Document section:
※ ※ ※

It was fortunate for Micheál Martin that on the morning after the sacking of Barry Cowen the General Court of the European Union made a decision in the Apple tax case which was critical for this country's international reputation and indeed for the future prosperity of its people.
The repercussions of the Apple case and the Government’s decision to postpone lifting some of the Covid restrictions swept the Cowen sacking and its fallout from the headlines. The Taoiseach now has a chance to put his uncertain first few weeks in office behind him and move on to dealing with the issues that really matter.
The ominous thing for Martin is that the early days of Fianna Fáil’s return to office were beginning to look like the final days of its last stint in power. The shambolic last phase of Brian Cowen’s government in January and February 2011 is something that threatened to destroy for good Fianna Fáil’s reputation as a serious party of power.
Martin has presided over the steady recovery of the party's reputation since then though a combination of patience and firm leadership. While the failure to become the biggest party in the general election was a serious disappointment the fact that Fianna Fáil made it back to power through the unprecedented coalition with Fine Gael offered hope of a new phase in the party's history.
The return to political chaos immediately after taking office is something the Taoiseach brought on his own head. First there was the inexplicable decision not to appoint his deputy leader Dara Calleary to the Cabinet, then the outbreak of wailing and gnashing of teeth by a variety of TDs disappointed at not getting ministerial office, followed by the embarrassing Cowen episode.
If Martin doesn’t manage to draw a line under it and get his party focused on the challenges of governing in a time of a pandemic, his time in office will be short-lived. The Apple case has provided a breather and he needs to take advantage of it.
The silver lining of the Cowen episode is that the three-party coalition remained solid in the face of the pressure. Neither Fine Gael nor the Greens made any effort to capitalise on what was an internal Fianna Fáil matter and that is a hopeful sign for the prospects of a cohesive government in the coming years.
That is why the decision by the EU court in the Apple case was so important. The comprehensive nature of the decision in Ireland’s favour should help to ensure that the country remains an attractive location for foreign direct investment in the years ahead, regardless of the inevitable changes that are likely to take place in the international corporate tax regime.
This country's reputation as a democracy committed to the rule of law was threatened by the claim promoted by EU commissioner Margrethe Vestager that Ireland had provided Apple with a sweetheart tax deal that breached EU state aid rules. If upheld it would have done enormous damage and fuelled the unfounded claim that the country is nothing more than a tax haven.

※ ※ ※

Data excerpt:
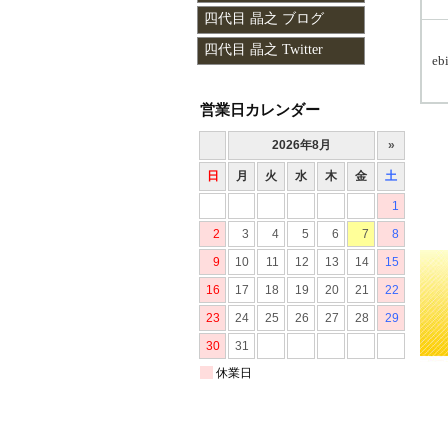
四代目 晶之 ブログ
四代目 晶之 Twitter
eb
営業日カレンダー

※ ※ ※

Required action A: Reproduce the article on Micheál Martin's government from "The silver lining" up to and including "corporate tax regime.".
Required action B: Write the next part of the article on Micheál Martin's government, starting after its final sentence.
The material has no connection to the article on Micheál Martin's government.

Your response A:
The silver lining of the Cowen episode is that the three-party coalition remained solid in the face of the pressure. Neither Fine Gael nor the Greens made any effort to capitalise on what was an internal Fianna Fáil matter and that is a hopeful sign for the prospects of a cohesive government in the coming years.
That is why the decision by the EU court in the Apple case was so important. The comprehensive nature of the decision in Ireland’s favour should help to ensure that the country remains an attractive location for foreign direct investment in the years ahead, regardless of the inevitable changes that are likely to take place in the international corporate tax regime.

Your response B:
Fine Gael and Fianna Fáil need to be more robust in defending foreign investment's role in creating prosperity
The focus on the allegation that €13 billion was owed to the Irish exchequer has obscured the fact that last year alone corporation tax contributed €11 billion to the exchequer. The rising contribution from the multinational sector is helping to offset the reduction in other taxes due to the Covid crisis and points up again how much the Irish economy depends on international trade.
Attacks on the multinational sector from a range of sources have obscured the vital contribution it makes to the country’s prosperity. Sinn Féin and the hard left TDs are not alone in promoting the narrative that the multinationals are some kind of parasites using Ireland only to evade tax and avoid their responsibilities in other countries.
The two centre parties, Fine Gael and Fianna Fáil, need to be far more robust in defending and explaining the central role foreign investment plays in creating prosperity for society as a whole. The massive improvement in living standards in this country over the past half century happened only because Ireland got over the misguided notion that it could survive in self-sufficient isolation and instead opted to join the international trading order.
That process was initiated by two vital decisions taken by Fine Gael and Labour when they were in government in the late 1940s and 1950s. The first was the establishment of the Industrial Development Authority and the second was the introduction of export tax relief which later morphed into the 12.5 per cent corporate tax rate. Fianna Fáil under Seán Lemass in the 1960s followed up on those initiatives which ultimately led to membership of the EEC.
The inimitable Conor Cruise O’Brien once outlined why he and other Labour TDs favoured EEC membership in 1972 in spite of his party’s official opposition to it. “There were quite a few people who, in their hearts, were frightened at the idea of being locked up alone in the cold, clammy dark with Cathleen Ni Houlihan and her memories of the dead.” Unless our mainstream parties start explaining the facts of economic life to the electorate in a coherent fashion that is precisely where we will return in the years ahead.